:: SUPPLIED MATERIAL ::
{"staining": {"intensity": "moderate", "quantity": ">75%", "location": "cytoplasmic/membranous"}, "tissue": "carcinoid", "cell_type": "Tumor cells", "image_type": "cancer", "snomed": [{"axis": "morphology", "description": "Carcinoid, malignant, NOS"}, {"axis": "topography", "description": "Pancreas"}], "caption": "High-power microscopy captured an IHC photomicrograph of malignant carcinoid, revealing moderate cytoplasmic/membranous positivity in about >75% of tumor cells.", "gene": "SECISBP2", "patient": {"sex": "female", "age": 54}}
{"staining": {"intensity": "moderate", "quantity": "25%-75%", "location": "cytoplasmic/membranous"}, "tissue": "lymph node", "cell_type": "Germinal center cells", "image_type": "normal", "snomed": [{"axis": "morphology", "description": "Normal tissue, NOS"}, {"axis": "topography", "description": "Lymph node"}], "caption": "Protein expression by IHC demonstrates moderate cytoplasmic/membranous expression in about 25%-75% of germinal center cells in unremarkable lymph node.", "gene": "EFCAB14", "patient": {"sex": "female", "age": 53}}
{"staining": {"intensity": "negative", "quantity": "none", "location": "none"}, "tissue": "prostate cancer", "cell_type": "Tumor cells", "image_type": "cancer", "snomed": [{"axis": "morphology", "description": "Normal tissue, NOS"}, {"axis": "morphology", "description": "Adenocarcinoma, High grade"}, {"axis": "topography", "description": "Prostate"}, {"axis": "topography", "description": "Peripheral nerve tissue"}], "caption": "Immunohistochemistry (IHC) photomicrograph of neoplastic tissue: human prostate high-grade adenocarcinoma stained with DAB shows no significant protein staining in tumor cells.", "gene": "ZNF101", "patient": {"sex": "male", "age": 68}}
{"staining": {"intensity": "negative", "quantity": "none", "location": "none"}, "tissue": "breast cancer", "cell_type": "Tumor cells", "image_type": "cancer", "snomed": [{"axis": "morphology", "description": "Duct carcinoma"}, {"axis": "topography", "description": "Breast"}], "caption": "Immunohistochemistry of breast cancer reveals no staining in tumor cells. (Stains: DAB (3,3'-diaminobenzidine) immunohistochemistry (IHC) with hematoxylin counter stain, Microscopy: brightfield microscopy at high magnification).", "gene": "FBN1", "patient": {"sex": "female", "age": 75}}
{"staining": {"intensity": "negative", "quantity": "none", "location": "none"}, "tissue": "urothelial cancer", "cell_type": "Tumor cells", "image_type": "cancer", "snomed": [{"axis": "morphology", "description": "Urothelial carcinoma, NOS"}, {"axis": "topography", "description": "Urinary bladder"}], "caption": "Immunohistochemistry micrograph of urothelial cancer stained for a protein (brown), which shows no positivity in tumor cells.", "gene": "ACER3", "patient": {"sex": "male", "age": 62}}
:::
*TASK DESCRIPTION*.
Set down each record verbatim.

*ANSWER TO THIS PROBLEM*.
{"staining": {"intensity": "moderate", "quantity": ">75%", "location": "cytoplasmic/membranous"}, "tissue": "carcinoid", "cell_type": "Tumor cells", "image_type": "cancer", "snomed": [{"axis": "morphology", "description": "Carcinoid, malignant, NOS"}, {"axis": "topography", "description": "Pancreas"}], "caption": "High-power microscopy captured an IHC photomicrograph of malignant carcinoid, revealing moderate cytoplasmic/membranous positivity in about >75% of tumor cells.", "gene": "SECISBP2", "patient": {"sex": "female", "age": 54}}
{"staining": {"intensity": "moderate", "quantity": "25%-75%", "location": "cytoplasmic/membranous"}, "tissue": "lymph node", "cell_type": "Germinal center cells", "image_type": "normal", "snomed": [{"axis": "morphology", "description": "Normal tissue, NOS"}, {"axis": "topography", "description": "Lymph node"}], "caption": "Protein expression by IHC demonstrates moderate cytoplasmic/membranous expression in about 25%-75% of germinal center cells in unremarkable lymph node.", "gene": "EFCAB14", "patient": {"sex": "female", "age": 53}}
{"staining": {"intensity": "negative", "quantity": "none", "location": "none"}, "tissue": "prostate cancer", "cell_type": "Tumor cells", "image_type": "cancer", "snomed": [{"axis": "morphology", "description": "Normal tissue, NOS"}, {"axis": "morphology", "description": "Adenocarcinoma, High grade"}, {"axis": "topography", "description": "Prostate"}, {"axis": "topography", "description": "Peripheral nerve tissue"}], "caption": "Immunohistochemistry (IHC) photomicrograph of neoplastic tissue: human prostate high-grade adenocarcinoma stained with DAB shows no significant protein staining in tumor cells.", "gene": "ZNF101", "patient": {"sex": "male", "age": 68}}
{"staining": {"intensity": "negative", "quantity": "none", "location": "none"}, "tissue": "breast cancer", "cell_type": "Tumor cells", "image_type": "cancer", "snomed": [{"axis": "morphology", "description": "Duct carcinoma"}, {"axis": "topography", "description": "Breast"}], "caption": "Immunohistochemistry of breast cancer reveals no staining in tumor cells. (Stains: DAB (3,3'-diaminobenzidine) immunohistochemistry (IHC) with hematoxylin counter stain, Microscopy: brightfield microscopy at high magnification).", "gene": "FBN1", "patient": {"sex": "female", "age": 75}}
{"staining": {"intensity": "negative", "quantity": "none", "location": "none"}, "tissue": "urothelial cancer", "cell_type": "Tumor cells", "image_type": "cancer", "snomed": [{"axis": "morphology", "description": "Urothelial carcinoma, NOS"}, {"axis": "topography", "description": "Urinary bladder"}], "caption": "Immunohistochemistry micrograph of urothelial cancer stained for a protein (brown), which shows no positivity in tumor cells.", "gene": "ACER3", "patient": {"sex": "male", "age": 62}}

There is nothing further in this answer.